EXERCISE DETAILS
If a line in the records below contains the word "Este", copy it.

--- RECORDS PROVIDED Enclosed Below ---

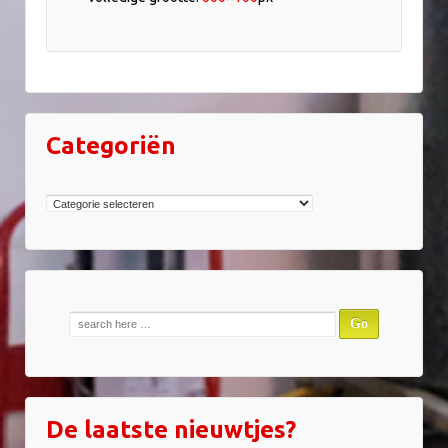
Categoriën
Categoriën
Zoek
naar:
De laatste nieuwtjes?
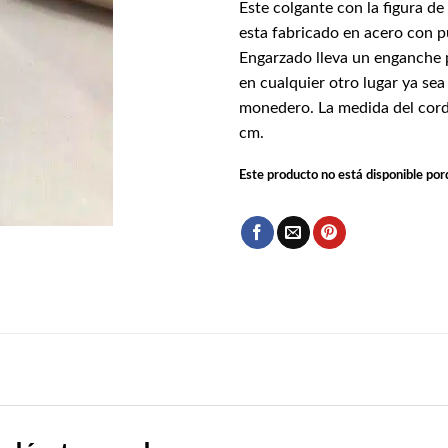
Este colgante con la figura de
esta fabricado en acero con p
Engarzado lleva un enganche 
en cualquier otro lugar ya sea 
monedero. La medida del cord
cm.
Este producto no está disponible por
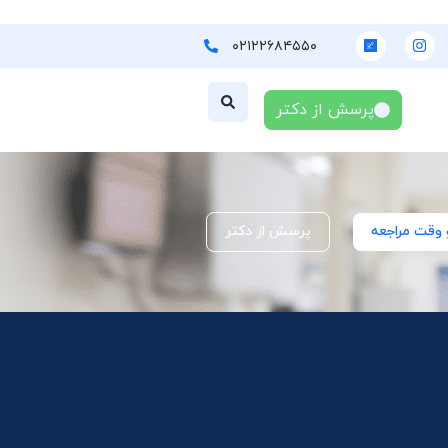
۰۲۱۲۲۶۸۴۵۵۰
پرسش از دکتر
 وقت مراجعه
پرسش از دکتر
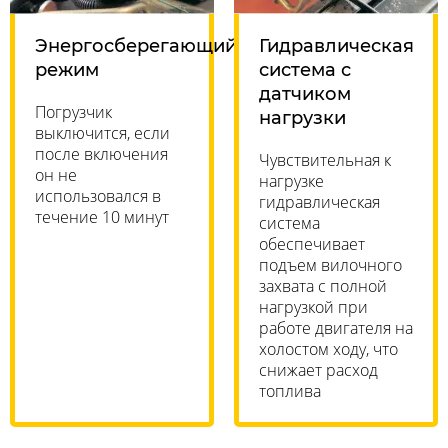
Энергосберегающий
Гидравлическая
режим
система с
датчиком
Погрузчик
нагрузки
выключится, если
после включения
Чувствительная к
он не
нагрузке
использовался в
гидравлическая
течение 10 минут
система
обеспечивает
подъем вилочного
захвата с полной
нагрузкой при
работе двигателя на
холостом ходу, что
снижает расход
топлива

--- End of Enclosed RECORDS PROVIDED ---

EXERCISE OUTPUT
Este colgante con la figura de
Este producto no está disponible por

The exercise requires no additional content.